Speech is not violence

February 20, 2018 • 9:00 am

You may have heard that Ryan Spector, a Dartmouth student, got into big trouble for writing an op-ed in his college paper (The Dartmouth) questioning why 15 of the 19 directors of the student program “The Trips” (it runs summer excursions for incoming first-years) were female.  Claiming that this unbalanced sex ratio reflected an exercise in diversity gone wild, Spector got the response that selection was based purely on merit. He didn’t buy it, and concluded:

No matter how many men Trips excludes from directorate, the Class of 2022 will still be roughly 50 percent male. As they do each year, male members of the class will look for Trips role models who share their gender identity, just as any person might. But they will find fewer of them, because Trips is apparently no longer for trippees. It is for ideology, no matter how cruel the implications.

On a campus like Dartmouth (or pretty much any campus that isn’t religious), that’s stepping into a minefield, even if the selection was deliberately biased towards women. The claim that men needs “role models who share their gender identity” would be particularly inflammatory.  And opprobrium Spector got—in spades! As the conservative Dartmouth Review reported, noting that Spector’s piece was “inflammatory” and written “out of bitterness”

One day after the op-ed was posted, Link Up, a women’s student group, sent out a campus-wide email with the heading, “Statement in Solidarity”. The email defended Pierson and Rodriguez-Caspeta [the directors of Trips], and claimed that Spector’s article “attacks marginalized identities.” The email also celebrated the high percentage of female students in the new directorate as “correcting [for] years of underrepresentation and marginalization”.

DATA SUPPLIED:

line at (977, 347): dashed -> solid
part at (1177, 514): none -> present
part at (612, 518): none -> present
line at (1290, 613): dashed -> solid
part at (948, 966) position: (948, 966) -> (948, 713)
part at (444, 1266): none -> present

EXERCISE REQUIREMENTS:
1. Please write out the stretch of the "Speech is not violence" post from "You may have" through "cruel the implications.".
2. Update every row, replacing "dashed" with "broken" and leaving everything else unchanged.

ANSWERS PER TASK:
1.
You may have heard that Ryan Spector, a Dartmouth student, got into big trouble for writing an op-ed in his college paper (The Dartmouth) questioning why 15 of the 19 directors of the student program “The Trips” (it runs summer excursions for incoming first-years) were female.  Claiming that this unbalanced sex ratio reflected an exercise in diversity gone wild, Spector got the response that selection was based purely on merit. He didn’t buy it, and concluded:

No matter how many men Trips excludes from directorate, the Class of 2022 will still be roughly 50 percent male. As they do each year, male members of the class will look for Trips role models who share their gender identity, just as any person might. But they will find fewer of them, because Trips is apparently no longer for trippees. It is for ideology, no matter how cruel the implications.

2.
line at (977, 347): broken -> solid
part at (1177, 514): none -> present
part at (612, 518): none -> present
line at (1290, 613): broken -> solid
part at (948, 966) position: (948, 966) -> (948, 713)
part at (444, 1266): none -> present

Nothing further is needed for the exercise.